(TEXT PROVIDED Opens)
About half of physicians report at least one symptom of burnout, which is nearly twice the rate of other American workers. As burnout continues to receive growing attention, more health care organizations and institutions are searching for solutions to improve physician well-being. This year, nine institutions stood out for their commitment to preventing and alleviating physician burnout.
Committed to making physician burnout a thing of the past, the AMA has studied, and is currently addressing, issues causing and fueling physician burnout—including time constraints, technology and regulations—to better understand the challenges physicians face.
The AMA offers CME on physician burnout that can help you prevent physician burnout, create the organizational foundation for joy in medicine, create a strong team culture and improve physician resiliency. Meanwhile, the AMA’s STEPS Forward™ open-access platform offers innovative strategies that allow physicians and their staff to thrive in the new health care environment.
Here are nine major institutions that worked to create a healthier environment for physicians in 2018.
Mayo Clinic used group meetings improve well-being. With research linking professional burnout to higher rates of physician turnover, this preeminent name in American medicine has discovered that part of the solution lies in a little coffee talk. Mayo Clinic found that giving physicians a way to gather in small groups for semistructured, private discussions in restaurants, coffee shops or reserved rooms results in measurably lower burnout and social isolation, and higher well-being and job satisfaction.
Stanford Medicine physicians bank overtime for later. Inspired by the idea of faculty trading favors with colleagues to meet the time demands of work and home, time banking for doctors began as a two-year study at Stanford University School of Medicine to help improve physicians’ lives to minimize burnout-induced departures. The idea has since been successfully implemented within the emergency department, changing the culture by increasing physician recognition and improving morale.
Bellin Health’s team-based care model created 92 percent job satisfaction. This Green Bay, Wisconsin, system’s remarkably high level professional satisfaction can be attributed to the team-based care model. Since implementation in 2014, Bellin Health has seen a significant reduction in burnout across all staff, as well as improvement in patient satisfaction and quality of care. There are now 95 primary care teams using this model in the health system.
(TEXT PROVIDED Closes)
■ **PROBLEM REQUIREMENTS**: According to the physician burnout article, how many primary care teams in the Bellin Health system now use the team-based care model? None of the records is needed here.
(LISTED ENTRIES Opens)
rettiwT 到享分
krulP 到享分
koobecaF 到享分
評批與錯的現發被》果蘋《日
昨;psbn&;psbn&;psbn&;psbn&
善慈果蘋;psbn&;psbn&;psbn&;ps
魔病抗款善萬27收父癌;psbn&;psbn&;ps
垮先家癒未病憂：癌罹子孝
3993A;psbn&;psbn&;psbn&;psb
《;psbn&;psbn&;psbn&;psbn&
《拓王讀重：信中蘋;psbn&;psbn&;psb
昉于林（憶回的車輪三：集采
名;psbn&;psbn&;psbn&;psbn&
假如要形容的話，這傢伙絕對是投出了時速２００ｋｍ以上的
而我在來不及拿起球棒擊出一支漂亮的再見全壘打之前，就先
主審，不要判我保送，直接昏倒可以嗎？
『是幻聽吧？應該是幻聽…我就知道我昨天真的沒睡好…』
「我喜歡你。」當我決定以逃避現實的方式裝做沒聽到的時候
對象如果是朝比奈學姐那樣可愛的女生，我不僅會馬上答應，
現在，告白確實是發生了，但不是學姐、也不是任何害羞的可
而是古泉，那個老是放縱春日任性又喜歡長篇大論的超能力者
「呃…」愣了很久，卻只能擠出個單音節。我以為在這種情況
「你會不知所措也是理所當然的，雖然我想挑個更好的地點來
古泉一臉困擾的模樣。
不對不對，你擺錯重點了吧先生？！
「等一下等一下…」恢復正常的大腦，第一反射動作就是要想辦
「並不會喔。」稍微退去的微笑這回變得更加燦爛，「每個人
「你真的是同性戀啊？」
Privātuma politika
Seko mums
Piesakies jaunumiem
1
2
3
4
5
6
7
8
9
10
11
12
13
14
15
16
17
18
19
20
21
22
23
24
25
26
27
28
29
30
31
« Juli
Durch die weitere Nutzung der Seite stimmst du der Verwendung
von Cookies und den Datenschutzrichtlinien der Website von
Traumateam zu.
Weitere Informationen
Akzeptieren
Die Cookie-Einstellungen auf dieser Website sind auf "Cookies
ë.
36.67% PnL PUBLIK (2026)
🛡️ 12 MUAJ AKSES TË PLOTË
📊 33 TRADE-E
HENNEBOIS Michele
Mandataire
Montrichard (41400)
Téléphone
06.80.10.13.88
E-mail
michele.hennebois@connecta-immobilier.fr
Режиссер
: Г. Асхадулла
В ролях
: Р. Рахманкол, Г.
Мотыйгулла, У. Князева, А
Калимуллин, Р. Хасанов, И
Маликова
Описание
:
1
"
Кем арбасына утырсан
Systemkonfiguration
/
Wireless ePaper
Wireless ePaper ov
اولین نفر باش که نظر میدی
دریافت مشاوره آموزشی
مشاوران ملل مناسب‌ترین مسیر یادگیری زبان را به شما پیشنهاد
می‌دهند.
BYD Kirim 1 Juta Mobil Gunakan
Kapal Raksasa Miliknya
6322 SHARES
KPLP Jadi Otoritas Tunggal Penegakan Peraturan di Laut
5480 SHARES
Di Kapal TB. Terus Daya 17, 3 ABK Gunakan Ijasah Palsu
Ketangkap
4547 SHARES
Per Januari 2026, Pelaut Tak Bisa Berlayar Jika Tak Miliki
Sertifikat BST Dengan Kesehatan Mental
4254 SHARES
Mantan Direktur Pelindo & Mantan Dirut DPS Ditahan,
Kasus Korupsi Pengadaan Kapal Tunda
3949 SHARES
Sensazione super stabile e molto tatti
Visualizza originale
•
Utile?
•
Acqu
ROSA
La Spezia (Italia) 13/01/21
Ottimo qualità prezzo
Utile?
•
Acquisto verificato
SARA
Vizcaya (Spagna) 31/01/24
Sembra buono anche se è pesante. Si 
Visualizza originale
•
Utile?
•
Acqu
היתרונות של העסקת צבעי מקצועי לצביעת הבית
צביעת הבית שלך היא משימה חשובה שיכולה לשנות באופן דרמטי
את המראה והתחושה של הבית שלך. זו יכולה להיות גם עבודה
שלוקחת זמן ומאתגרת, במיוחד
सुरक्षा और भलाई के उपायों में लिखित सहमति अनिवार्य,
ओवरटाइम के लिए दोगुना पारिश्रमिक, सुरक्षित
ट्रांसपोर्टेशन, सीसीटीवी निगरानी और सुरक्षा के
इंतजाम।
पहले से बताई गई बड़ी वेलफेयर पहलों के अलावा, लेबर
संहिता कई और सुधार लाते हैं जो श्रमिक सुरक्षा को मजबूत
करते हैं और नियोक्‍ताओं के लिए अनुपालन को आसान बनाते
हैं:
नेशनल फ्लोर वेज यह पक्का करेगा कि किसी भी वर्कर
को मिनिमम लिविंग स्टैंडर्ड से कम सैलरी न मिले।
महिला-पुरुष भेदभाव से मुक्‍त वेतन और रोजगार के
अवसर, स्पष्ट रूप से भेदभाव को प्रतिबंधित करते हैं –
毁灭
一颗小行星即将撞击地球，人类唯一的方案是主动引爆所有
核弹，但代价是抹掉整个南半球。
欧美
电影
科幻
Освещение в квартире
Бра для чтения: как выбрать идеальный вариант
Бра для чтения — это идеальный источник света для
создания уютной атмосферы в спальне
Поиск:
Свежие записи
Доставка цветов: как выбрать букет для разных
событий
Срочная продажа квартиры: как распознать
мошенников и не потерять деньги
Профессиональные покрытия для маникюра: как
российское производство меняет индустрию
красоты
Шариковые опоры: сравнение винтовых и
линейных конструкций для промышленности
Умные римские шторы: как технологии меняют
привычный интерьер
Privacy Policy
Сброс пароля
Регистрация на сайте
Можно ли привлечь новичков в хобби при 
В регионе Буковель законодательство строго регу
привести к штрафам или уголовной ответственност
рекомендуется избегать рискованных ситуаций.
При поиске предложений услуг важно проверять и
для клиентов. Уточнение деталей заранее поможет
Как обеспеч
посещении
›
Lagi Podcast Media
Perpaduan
(LISTED ENTRIES Closes)
■ **SOLUTION**: 95 primary care teams.